Smc5/6 Is a Telomere-Associated Complex that Regulates Sir4 Binding and TPE

• Published in: PLoS genetics Vol. 12; no. 8; p. e1006268
• Main Authors: Moradi-Fard, Sarah, Sarthi, Jessica, Tittel-Elmer, Mireille, Lalonde, Maxime, Cusanelli, Emilio, Chartrand, Pascal, Cobb, Jennifer A.
• Format: Journal Article
• Language: English
• Published: United States Public Library of Science 26.08.2016; Public Library of Science (PLoS)

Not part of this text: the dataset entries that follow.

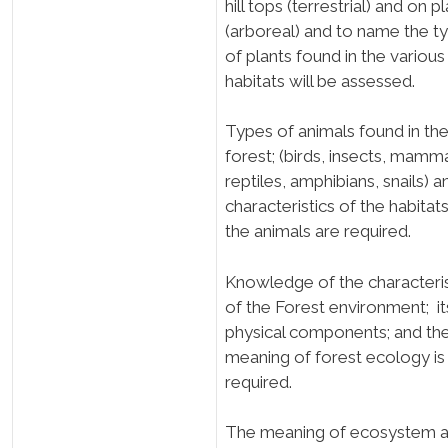
hill tops (terrestrial) and on p
(arboreal) and to name the t
of plants found in the various
habitats will be assessed.
Types of animals found in th
forest; (birds, insects, mamma
reptiles, amphibians, snails) a
characteristics of the habitat
the animals are required.
Knowledge of the characteris
of the Forest environment; it
physical components; and th
meaning of forest ecology i
required.
The meaning of ecosystem 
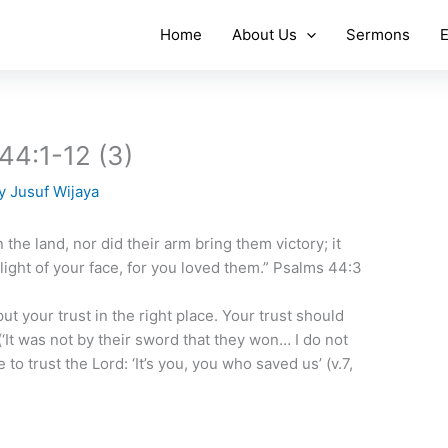
Home
About Us
Sermons
E
 44:1-12 (3)
By
Jusuf Wijaya
 the land, nor did their arm bring them victory; it
light of your face, for you loved them.” Psalms 44:3
ut your trust in the right place. Your trust should
(‘It was not by their sword that they won… I do not
 to trust the Lord: ‘It’s you, you who saved us’ (v.7,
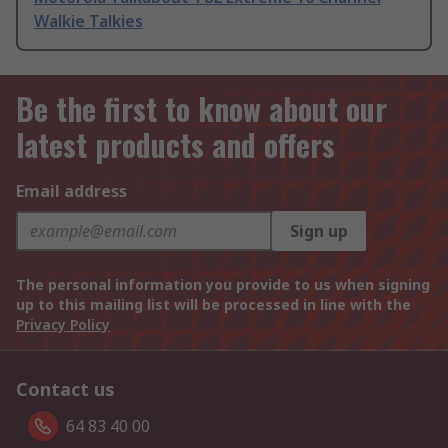
Walkie Talkies
Be the first to know about our
latest products and offers
Email address
Sign up
The personal information you provide to us when signing
up to this mailing list will be processed in line with the
Privacy Policy
Contact us
64 83 40 00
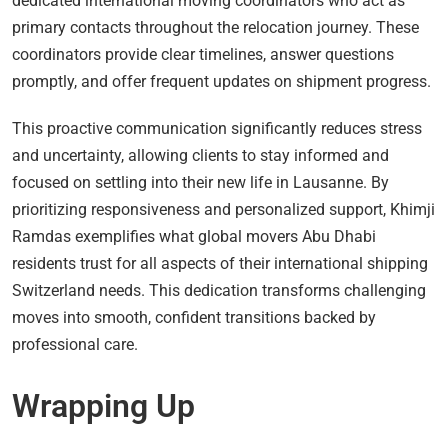
dedicated international moving coordinators who act as
primary contacts throughout the relocation journey. These
coordinators provide clear timelines, answer questions
promptly, and offer frequent updates on shipment progress.
This proactive communication significantly reduces stress
and uncertainty, allowing clients to stay informed and
focused on settling into their new life in Lausanne. By
prioritizing responsiveness and personalized support, Khimji
Ramdas exemplifies what global movers Abu Dhabi
residents trust for all aspects of their international shipping
Switzerland needs. This dedication transforms challenging
moves into smooth, confident transitions backed by
professional care.
Wrapping Up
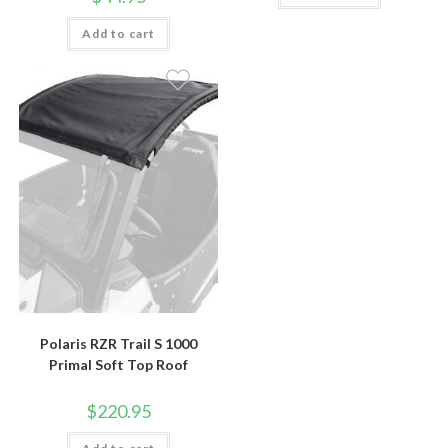
Add to cart
Polaris RZR Trail S 1000
Primal Soft Top Roof
$
220.95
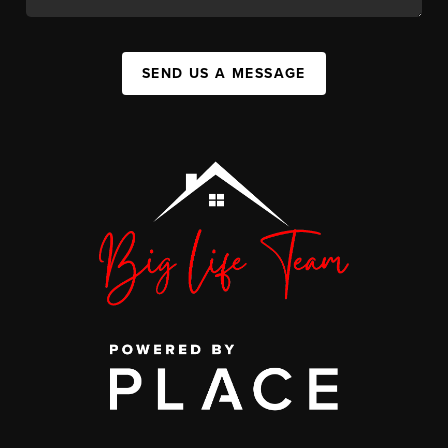
SEND US A MESSAGE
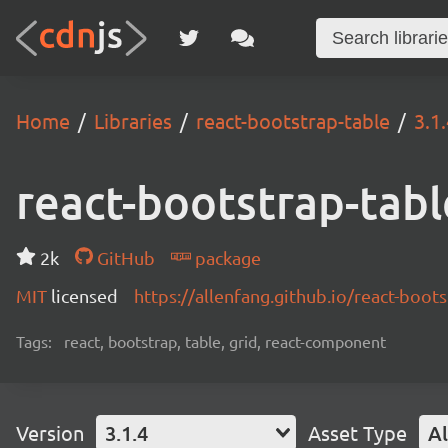
Home
Libraries
react-bootstrap-table
3.1
react-bootstrap-tabl
2k
GitHub
package
MIT
licensed
https://allenfang.github.io/react-boot
Tags:
react, bootstrap, table, grid, react-component
Version
3.1.4
Asset Type
Al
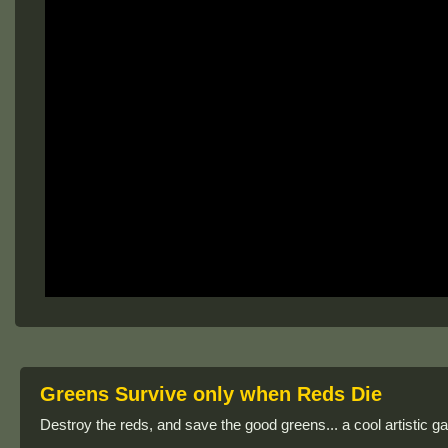
Greens Survive only when Reds Die
Destroy the reds, and save the good greens... a cool artistic g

• Subjects: Adenosine Triphosphatases - genetics; Adenosine Triphosphatases - metabolism; Biology and Life Sciences; Cell cycle; Cell Cycle Proteins - genetics; Cell Cycle Proteins - metabolism; Chromosomal Proteins, Non-Histone - genetics; Chromosomal Proteins, Non-Histone - metabolism; Chromosomes; Chromosomes - genetics; Cohesins; DNA Replication - genetics; DNA-Binding Proteins - genetics; DNA-Binding Proteins - metabolism; Experiments; Gene mutation; Gene silencing; Genes; Identification and classification; Medical research; Melanoma; Multiprotein Complexes - genetics; Multiprotein Complexes - metabolism; Mutation; Observations; Properties; Proteins; Research and Analysis Methods; Saccharomyces cerevisiae - genetics; Saccharomyces cerevisiae Proteins - genetics; Saccharomyces cerevisiae Proteins - metabolism; Silent Information Regulator Proteins, Saccharomyces cerevisiae - genetics; Silent Information Regulator Proteins, Saccharomyces cerevisiae - metabolism; Sumoylation - genetics; Telomerase; Telomere - genetics; Telomere-Binding Proteins - genetics; Telomeres; Transcription, Genetic
• ISSN: 1553-7404; 1553-7390; 1553-7404
• DOI: 10.1371/journal.pgen.1006268

SMC proteins constitute the core members of the Smc5/6, cohesin and condensin complexes. We demonstrate that Smc5/6 is present at telomeres throughout the cell cycle and its association with chromosome ends is dependent on Nse3, a subcomponent of the complex. Cells harboring a temperature sensitive mutant, nse3-1, are defective in Smc5/6 localization to telomeres and have slightly shorter telomeres. Nse3 interacts physically and genetically with two Rap1-binding factors, Rif2 and Sir4. Reduction in telomere-associated Smc5/6 leads to defects in telomere clustering, dispersion of the silencing factor, Sir4, and a loss in transcriptional repression for sub-telomeric genes and non-coding telomeric repeat-containing RNA (TERRA). SIR4 recovery at telomeres is reduced in cells lacking Smc5/6 functionality and vice versa. However, nse3-1/ sir4 Δ double mutants show additive defects for telomere shortening and TPE indicating the contribution of Smc5/6 to telomere homeostasis is only in partial overlap with SIR factor silencing. These findings support a role for Smc5/6 in telomere maintenance that is separate from its canonical role(s) in HR-mediated events during replication and telomere elongation.